FWに佐久間がいて、GKに俺がいて。一年でレギュラー入りしてからずっと、真帝国にいっても変わることがなかった事実だった。後方から帝国の面々を、佐久間を見守る。当たり前だった事柄なのに。佐久間は鬼道を追ってどんどん進んでいく。いつの間にか俺は突き放されていたのだ。今更気付いても空いてしまった距離を埋めることが、出来ない。とんでもなく無力だ。
その後代表選考試合があり、結果、佐久間は日本代表に選ばれることはなかった。俺は佐久間がこれ以上放れることがないと知って、少しの安堵を覚えた自分に愕然とした。最低だ。あいつは、努力して、その先に掴み取らなかった代表の座を、惜しんでいるというのに。

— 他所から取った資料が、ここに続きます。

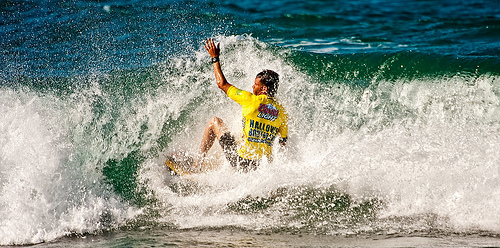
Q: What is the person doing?
A: Surfing.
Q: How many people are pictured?
A: One.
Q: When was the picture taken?
A: Daytime.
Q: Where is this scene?
A: Water.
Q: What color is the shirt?
A: Yellow.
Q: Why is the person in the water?
A: Surfing.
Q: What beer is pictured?
A: Coors Light.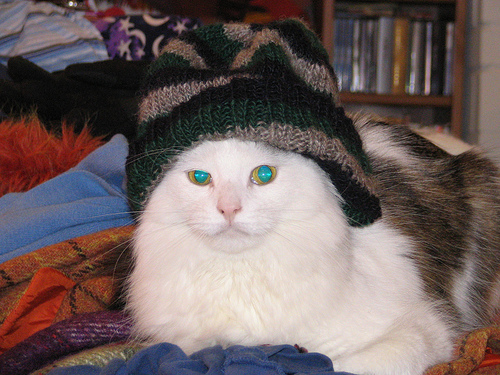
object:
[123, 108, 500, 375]
cat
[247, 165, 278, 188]
eyes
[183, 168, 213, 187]
eye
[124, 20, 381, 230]
hat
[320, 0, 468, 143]
bookcase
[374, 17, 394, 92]
books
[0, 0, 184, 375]
bed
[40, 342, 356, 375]
blankets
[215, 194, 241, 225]
nose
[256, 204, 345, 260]
wiskers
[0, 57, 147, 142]
blankets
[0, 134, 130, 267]
clothing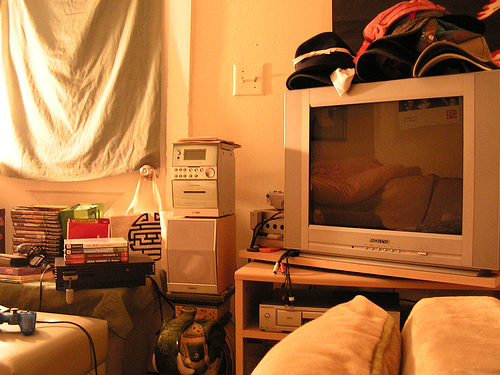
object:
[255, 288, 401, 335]
dvd player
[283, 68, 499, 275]
tv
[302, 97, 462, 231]
reflection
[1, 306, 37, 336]
controller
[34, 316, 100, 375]
cord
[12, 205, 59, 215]
video games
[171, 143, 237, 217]
stero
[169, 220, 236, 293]
speaker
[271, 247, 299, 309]
cord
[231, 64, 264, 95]
light switch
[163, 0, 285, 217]
wall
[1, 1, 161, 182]
sheet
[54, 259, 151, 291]
game system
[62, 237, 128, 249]
video games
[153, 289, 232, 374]
elephant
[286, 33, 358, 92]
hat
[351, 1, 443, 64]
hat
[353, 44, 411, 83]
hat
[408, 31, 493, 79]
hat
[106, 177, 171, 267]
bag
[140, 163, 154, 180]
door knob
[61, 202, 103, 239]
bag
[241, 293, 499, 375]
couch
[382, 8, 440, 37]
hat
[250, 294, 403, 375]
cushion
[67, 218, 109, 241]
bag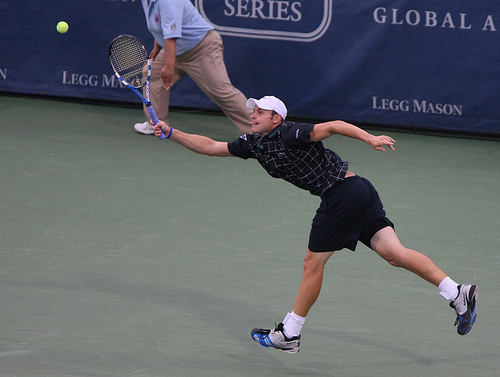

しかし佐久間は帝国に戻ってくることはなかった。自分の課題を見つけたらしいあいつは代表選考で落ちた他の面々との練習や、個人練習に励み始めた。悔しかった。俺の力ではあいつの相手にならないのかもしれない。募る劣等感は佐久間との距離を離していくようで恨みすら覚えた。
そんな鬱々とした日々が続いた頃、予想だにしない人物が帝国学園にやってきた。以前の雷門を率いていた元監督、吉良瞳子だった。彼女は練習を一通り見学した後別室に俺と寺門と成神を呼びだした。そこで切り出されたのがネオ・ジャパンの話だった。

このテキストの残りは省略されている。